The poll found 44 percent of Utahns support some health care expansion for low-income Utahns, even with a price tag of $78 million.
''It's always easier to say we want to do something if we don't tell people what it's going to cost,'' said House Majority Leader Jim Dunnigan, R-Taylorsville, who has been at the forefront of the health care issue.
Indeed, earlier polls that did not include the cost projections found much broader support, including a Dan Jones & Associates poll conducted for UtahPolicy.com this month that found 70 percent of Utahns supported expanding Medicaid to cover Utah's poor.
The message is still the same, according to RyLee Curtis, a policy analyst with the Utah Health Policy Project, which has supported Medicaid expansion.
''In total, when you look at all of the polls that have been done, the margin might be slim in some polls and large in others,'' she said, ''but it always shows that offering insurance to this low-income population comes out on top and there's always support for that.''
As lawmakers gather Monday to launch the 2016 legislative session, it is anticipated that there will be at least four competing proposals and possibly more aimed at expanding Medicaid to cover more of Utah's poor.

◆ ◆ ◆ ◆ ◆ ◆ ◆

## EXERCISE PROMPT:
Answer these questions about the Utah Medicaid passage above:
1. What share of Utahns supported some health care expansion despite a $78 million price tag?
2. For which organization is RyLee Curtis a policy analyst?
3. At least how many competing proposals to expand Medicaid are expected in the 2016 legislative session?

## DATA EXCERPTS:
◆ ◆ ◆ ◆ ◆ ◆ ◆

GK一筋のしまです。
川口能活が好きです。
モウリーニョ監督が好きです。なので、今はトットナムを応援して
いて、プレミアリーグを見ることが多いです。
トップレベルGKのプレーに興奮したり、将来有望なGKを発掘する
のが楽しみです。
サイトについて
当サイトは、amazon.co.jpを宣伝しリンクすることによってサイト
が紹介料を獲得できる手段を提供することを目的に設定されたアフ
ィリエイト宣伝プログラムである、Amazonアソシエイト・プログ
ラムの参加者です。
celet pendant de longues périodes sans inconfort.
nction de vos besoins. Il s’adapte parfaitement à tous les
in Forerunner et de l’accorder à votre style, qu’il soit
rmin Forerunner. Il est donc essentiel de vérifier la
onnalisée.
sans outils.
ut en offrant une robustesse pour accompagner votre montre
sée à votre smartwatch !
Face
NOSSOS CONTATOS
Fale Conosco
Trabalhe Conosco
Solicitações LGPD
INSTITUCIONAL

◆ ◆ ◆ ◆ ◆ ◆ ◆

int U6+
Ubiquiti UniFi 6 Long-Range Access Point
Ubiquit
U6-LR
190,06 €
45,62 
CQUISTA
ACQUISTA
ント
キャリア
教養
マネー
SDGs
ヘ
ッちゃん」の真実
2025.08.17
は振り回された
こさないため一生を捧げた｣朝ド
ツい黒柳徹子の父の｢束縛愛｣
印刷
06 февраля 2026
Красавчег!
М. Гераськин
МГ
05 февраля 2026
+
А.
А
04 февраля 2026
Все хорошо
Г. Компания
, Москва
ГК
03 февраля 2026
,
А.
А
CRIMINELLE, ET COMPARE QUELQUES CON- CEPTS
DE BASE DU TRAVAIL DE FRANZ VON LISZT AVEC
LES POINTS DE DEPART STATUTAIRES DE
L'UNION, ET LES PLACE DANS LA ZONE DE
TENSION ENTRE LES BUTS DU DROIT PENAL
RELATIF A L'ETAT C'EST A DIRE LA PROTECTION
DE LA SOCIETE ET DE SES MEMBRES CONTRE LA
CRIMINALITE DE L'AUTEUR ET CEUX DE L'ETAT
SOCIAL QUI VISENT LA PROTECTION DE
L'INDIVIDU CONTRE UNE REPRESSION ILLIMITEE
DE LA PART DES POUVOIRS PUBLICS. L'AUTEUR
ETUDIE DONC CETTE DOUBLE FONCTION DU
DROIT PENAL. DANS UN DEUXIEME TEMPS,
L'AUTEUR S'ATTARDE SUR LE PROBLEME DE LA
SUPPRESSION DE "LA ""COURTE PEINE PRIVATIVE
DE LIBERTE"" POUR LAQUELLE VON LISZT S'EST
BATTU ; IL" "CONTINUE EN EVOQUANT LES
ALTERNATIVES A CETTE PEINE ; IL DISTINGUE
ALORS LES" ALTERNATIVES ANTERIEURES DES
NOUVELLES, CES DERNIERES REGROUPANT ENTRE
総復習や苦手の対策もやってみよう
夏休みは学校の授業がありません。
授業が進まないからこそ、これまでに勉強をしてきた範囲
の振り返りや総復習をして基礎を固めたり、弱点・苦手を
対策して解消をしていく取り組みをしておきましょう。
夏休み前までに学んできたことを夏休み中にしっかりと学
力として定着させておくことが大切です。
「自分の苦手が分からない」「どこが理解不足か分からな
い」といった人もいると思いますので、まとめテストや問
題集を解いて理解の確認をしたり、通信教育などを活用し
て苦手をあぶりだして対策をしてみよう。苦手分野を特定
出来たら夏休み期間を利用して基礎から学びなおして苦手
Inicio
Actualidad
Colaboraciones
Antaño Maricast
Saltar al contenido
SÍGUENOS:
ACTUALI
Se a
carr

◆ ◆ ◆ ◆ ◆ ◆ ◆

## PROBLEM SOLUTION:
1. 44 percent
2. The Utah Health Policy Project
3. At least four